Contenido transcrito de la página
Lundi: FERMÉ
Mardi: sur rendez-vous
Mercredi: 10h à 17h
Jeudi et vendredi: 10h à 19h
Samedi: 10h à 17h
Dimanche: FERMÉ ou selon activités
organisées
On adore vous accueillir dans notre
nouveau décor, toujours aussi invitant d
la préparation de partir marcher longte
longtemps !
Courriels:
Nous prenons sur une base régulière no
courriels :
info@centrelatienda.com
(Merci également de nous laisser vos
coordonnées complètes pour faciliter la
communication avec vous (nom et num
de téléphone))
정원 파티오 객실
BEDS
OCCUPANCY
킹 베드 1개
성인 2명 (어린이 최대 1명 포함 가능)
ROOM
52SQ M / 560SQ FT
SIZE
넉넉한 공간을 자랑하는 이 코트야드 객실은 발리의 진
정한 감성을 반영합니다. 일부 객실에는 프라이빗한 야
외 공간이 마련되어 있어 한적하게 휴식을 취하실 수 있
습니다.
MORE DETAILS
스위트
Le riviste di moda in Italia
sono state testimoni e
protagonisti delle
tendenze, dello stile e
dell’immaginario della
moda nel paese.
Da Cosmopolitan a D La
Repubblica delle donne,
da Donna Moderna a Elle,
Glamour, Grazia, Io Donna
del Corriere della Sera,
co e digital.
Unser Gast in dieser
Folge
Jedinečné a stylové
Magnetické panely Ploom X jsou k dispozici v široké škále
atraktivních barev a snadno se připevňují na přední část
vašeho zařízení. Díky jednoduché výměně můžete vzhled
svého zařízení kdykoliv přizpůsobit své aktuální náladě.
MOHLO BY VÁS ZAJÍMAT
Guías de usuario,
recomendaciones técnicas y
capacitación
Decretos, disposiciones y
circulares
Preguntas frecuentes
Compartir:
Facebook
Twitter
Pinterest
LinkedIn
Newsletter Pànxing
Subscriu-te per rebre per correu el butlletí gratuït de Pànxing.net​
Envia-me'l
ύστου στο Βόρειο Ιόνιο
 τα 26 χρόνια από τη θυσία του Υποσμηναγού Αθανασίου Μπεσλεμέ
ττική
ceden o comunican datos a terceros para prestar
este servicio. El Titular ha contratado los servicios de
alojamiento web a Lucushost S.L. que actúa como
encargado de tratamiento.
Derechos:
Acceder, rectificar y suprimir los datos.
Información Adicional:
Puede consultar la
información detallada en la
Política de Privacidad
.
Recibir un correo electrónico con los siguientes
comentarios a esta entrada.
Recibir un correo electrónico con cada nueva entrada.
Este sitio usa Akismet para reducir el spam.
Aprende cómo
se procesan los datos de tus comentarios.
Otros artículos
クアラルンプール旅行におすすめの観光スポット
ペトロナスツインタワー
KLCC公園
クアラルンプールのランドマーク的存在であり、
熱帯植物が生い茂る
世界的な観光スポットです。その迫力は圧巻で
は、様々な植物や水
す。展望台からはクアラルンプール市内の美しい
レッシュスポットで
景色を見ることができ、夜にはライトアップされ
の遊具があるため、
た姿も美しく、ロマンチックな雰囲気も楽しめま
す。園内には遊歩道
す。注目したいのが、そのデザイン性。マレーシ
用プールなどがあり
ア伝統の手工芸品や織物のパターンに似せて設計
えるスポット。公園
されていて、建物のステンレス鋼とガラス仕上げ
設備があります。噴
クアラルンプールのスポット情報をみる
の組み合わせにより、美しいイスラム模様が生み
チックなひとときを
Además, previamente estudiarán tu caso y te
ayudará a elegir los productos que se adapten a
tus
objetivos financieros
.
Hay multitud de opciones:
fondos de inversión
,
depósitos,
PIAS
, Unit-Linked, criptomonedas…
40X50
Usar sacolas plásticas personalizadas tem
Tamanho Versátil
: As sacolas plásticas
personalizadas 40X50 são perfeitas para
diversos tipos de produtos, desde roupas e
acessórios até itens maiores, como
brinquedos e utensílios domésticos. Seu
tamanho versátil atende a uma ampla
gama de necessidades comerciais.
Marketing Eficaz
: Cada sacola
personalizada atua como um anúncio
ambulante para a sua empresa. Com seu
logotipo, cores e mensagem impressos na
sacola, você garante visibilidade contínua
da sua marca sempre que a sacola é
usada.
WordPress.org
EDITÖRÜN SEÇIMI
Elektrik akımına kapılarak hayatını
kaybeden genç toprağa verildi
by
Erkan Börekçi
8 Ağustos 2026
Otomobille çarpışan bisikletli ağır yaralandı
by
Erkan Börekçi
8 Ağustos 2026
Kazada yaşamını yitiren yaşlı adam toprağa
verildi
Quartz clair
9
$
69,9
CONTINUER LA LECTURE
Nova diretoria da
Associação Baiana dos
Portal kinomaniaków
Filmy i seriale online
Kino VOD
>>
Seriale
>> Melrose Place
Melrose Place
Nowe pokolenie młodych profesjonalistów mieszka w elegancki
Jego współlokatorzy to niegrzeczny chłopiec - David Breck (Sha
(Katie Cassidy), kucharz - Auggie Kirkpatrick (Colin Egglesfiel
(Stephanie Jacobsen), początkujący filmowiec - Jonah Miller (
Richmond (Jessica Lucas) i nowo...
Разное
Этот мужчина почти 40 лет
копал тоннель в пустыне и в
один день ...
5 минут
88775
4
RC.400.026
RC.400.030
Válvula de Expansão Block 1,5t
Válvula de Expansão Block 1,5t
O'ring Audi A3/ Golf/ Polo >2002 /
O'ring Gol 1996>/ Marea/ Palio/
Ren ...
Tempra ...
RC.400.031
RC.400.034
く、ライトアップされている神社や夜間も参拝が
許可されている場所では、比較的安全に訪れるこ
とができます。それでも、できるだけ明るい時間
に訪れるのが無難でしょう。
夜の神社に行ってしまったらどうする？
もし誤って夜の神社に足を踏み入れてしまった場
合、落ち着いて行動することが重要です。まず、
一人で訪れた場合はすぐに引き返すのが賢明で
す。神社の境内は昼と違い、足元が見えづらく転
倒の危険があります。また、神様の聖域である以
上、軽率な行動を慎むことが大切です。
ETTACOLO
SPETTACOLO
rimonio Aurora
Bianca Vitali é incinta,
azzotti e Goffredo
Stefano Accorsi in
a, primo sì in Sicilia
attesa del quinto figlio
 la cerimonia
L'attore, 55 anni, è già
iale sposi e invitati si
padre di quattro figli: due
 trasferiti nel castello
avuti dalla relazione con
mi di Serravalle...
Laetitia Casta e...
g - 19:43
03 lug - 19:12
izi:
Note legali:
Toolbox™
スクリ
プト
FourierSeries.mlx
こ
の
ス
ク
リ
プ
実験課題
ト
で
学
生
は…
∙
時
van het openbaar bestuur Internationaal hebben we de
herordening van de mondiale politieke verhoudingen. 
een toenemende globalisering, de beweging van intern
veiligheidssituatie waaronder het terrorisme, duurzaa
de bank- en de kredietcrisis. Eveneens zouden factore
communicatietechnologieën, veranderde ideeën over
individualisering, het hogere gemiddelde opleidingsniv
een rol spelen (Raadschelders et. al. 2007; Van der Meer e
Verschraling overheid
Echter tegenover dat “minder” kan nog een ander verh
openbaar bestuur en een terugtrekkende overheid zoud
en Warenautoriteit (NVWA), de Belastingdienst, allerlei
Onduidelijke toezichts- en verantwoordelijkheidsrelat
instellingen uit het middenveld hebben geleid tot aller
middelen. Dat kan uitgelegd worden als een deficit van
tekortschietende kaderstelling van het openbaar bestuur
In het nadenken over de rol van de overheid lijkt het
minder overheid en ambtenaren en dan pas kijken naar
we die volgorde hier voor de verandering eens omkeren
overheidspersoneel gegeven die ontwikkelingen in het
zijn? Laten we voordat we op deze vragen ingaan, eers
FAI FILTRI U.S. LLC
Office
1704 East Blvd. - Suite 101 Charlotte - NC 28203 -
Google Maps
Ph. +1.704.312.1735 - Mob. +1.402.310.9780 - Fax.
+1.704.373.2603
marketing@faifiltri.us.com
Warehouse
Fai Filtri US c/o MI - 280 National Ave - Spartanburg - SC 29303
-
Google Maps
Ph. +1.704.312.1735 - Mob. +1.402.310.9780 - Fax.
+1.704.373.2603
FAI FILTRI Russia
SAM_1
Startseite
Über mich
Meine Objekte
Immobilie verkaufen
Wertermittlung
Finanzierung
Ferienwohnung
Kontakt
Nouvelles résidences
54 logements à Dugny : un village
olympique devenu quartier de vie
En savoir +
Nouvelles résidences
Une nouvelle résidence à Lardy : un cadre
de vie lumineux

» **OBJETIVO DEL EJERCICIO**
Presenta como lista numerada el tramo de las entradas que va desde el principio hasta la línea que contiene "넉넉한 공간을 자랑하는 이 코트야드 객실은 발리의 진", ambas incluidas. Omite las líneas en blanco.

» **SOLUCIÓN DEL EJERCICIO**
1. Lundi: FERMÉ
2. Mardi: sur rendez-vous
3. Mercredi: 10h à 17h
4. Jeudi et vendredi: 10h à 19h
5. Samedi: 10h à 17h
6. Dimanche: FERMÉ ou selon activités
7. organisées
8. On adore vous accueillir dans notre
9. nouveau décor, toujours aussi invitant d
10. la préparation de partir marcher longte
11. longtemps !
12. Courriels:
13. Nous prenons sur une base régulière no
14. courriels :
15. info@centrelatienda.com
16. (Merci également de nous laisser vos
17. coordonnées complètes pour faciliter la
18. communication avec vous (nom et num
19. de téléphone))
20. 정원 파티오 객실
21. BEDS
22. OCCUPANCY
23. 킹 베드 1개
24. 성인 2명 (어린이 최대 1명 포함 가능)
25. ROOM
26. 52SQ M / 560SQ FT
27. SIZE
28. 넉넉한 공간을 자랑하는 이 코트야드 객실은 발리의 진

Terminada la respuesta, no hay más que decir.